Using the basic cylindrical design, the IHSM envelope consists of two discs above and below the payload that are
connected through vertical struts containing part of the tamper-sensing mesh on the outside of the payload. We propose
widening these vertical connecting struts, and angling them such that the entire envelope becomes a centrifugal
impeller. By letting air flow into the envelope from the side, and back out through its top and bottom, the envelope
assumes the same configuration used in centrifugal cooling fans. A secondary advantage of this concept is that we do not
need a motor on the envelope's shaft, saving vertical space and one difficult to source part. Furthermore, the cooling
fans can be located on the outside of the envelope in an easily accessible location, and can be set up in a redundant
way such that a failed cooling fan can be replaced while the system continues operation. The only disadvantage of this
solution over a direct motor drive is noise. To achieve the speed necessary for sufficient security at the large
envelope diameter of an MPC accelerator application, high-airflow fans must be used, which are very noisy when at full
speed.
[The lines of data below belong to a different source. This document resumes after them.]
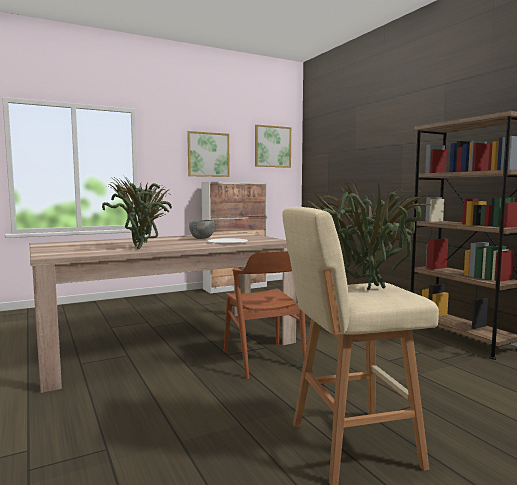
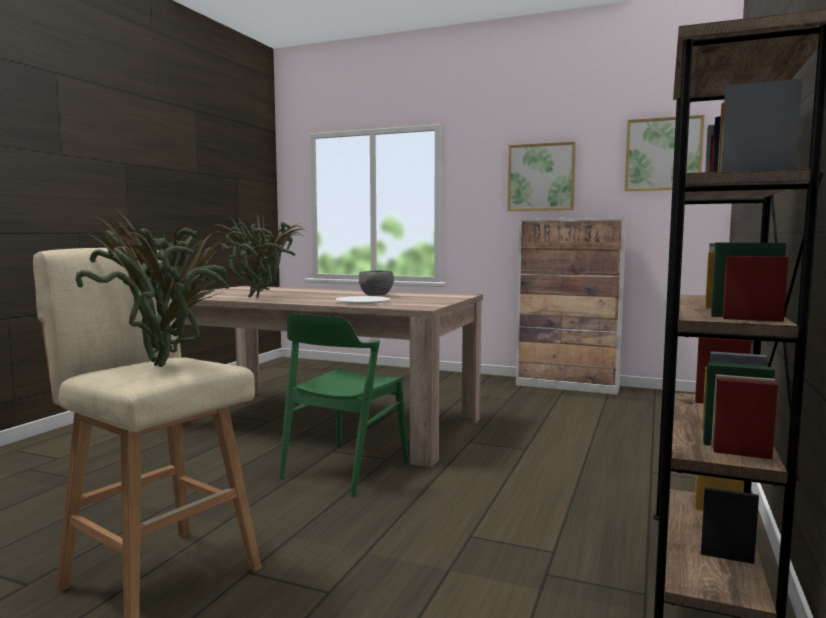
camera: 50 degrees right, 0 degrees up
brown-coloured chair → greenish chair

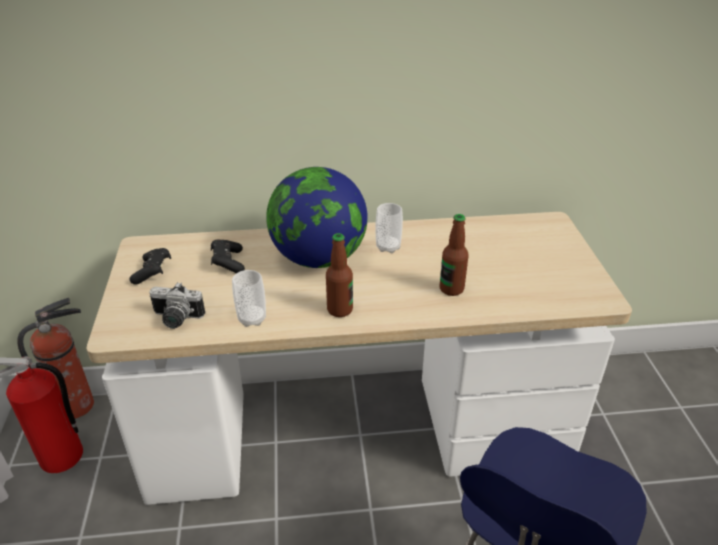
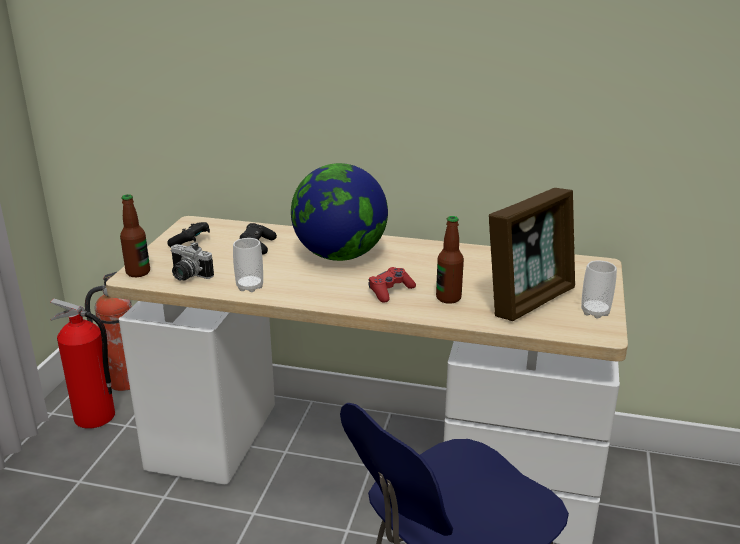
camera: 20 degrees right, 10 degrees down
small cup (no. 2 from left), shifted
beverage bottle (no. 1 from left), shifted
- → picture frame
- → red-coloured gamepad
We consider this a valid tradeoff since such a system would be deployed in a datacenter where high noise levels
are acceptable.
\section{Outlook}
In this chapter we briefly introduced the challenges raised by MPC at scale, and we outlined a practical solution based
on an IHSM-protected sever that can be used to perform MPC with an unique combination of high bandwidth and low latency
that was previously considered impractical due to physical security concerns.